• AIM OF THE EXERCISE
Nothing but the lines from the one that contains "uchun DRY KISS tamoyillarini qo'llang" through the end of the listing should appear, set down exactly.

• PROVIDED DATA
☆ ☆ ☆
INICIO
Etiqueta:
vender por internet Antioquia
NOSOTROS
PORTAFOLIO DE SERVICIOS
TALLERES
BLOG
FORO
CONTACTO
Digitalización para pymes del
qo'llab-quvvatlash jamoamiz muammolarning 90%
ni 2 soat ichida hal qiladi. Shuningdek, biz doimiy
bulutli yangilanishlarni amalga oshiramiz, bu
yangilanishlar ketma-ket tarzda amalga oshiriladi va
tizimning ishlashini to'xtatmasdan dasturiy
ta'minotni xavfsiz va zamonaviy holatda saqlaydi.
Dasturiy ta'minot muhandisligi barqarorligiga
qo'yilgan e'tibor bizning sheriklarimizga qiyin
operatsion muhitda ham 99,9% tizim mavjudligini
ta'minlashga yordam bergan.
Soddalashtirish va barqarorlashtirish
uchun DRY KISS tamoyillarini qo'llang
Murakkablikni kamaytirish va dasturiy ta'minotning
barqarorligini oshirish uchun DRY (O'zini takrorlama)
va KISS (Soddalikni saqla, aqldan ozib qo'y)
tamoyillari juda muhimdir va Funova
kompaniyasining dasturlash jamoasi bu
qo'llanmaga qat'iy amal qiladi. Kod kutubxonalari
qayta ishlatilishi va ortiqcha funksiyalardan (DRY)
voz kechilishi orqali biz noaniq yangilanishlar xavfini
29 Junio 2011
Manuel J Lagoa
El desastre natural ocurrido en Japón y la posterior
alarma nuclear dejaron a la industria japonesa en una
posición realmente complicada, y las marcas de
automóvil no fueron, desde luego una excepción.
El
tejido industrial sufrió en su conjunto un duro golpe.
☆ ☆ ☆
• WRITTEN SOLUTION
uchun DRY KISS tamoyillarini qo'llang
Murakkablikni kamaytirish va dasturiy ta'minotning
barqarorligini oshirish uchun DRY (O'zini takrorlama)
va KISS (Soddalikni saqla, aqldan ozib qo'y)
tamoyillari juda muhimdir va Funova
kompaniyasining dasturlash jamoasi bu
qo'llanmaga qat'iy amal qiladi. Kod kutubxonalari
qayta ishlatilishi va ortiqcha funksiyalardan (DRY)
voz kechilishi orqali biz noaniq yangilanishlar xavfini
29 Junio 2011
Manuel J Lagoa
El desastre natural ocurrido en Japón y la posterior
alarma nuclear dejaron a la industria japonesa en una
posición realmente complicada, y las marcas de
automóvil no fueron, desde luego una excepción.
El
tejido industrial sufrió en su conjunto un duro golpe.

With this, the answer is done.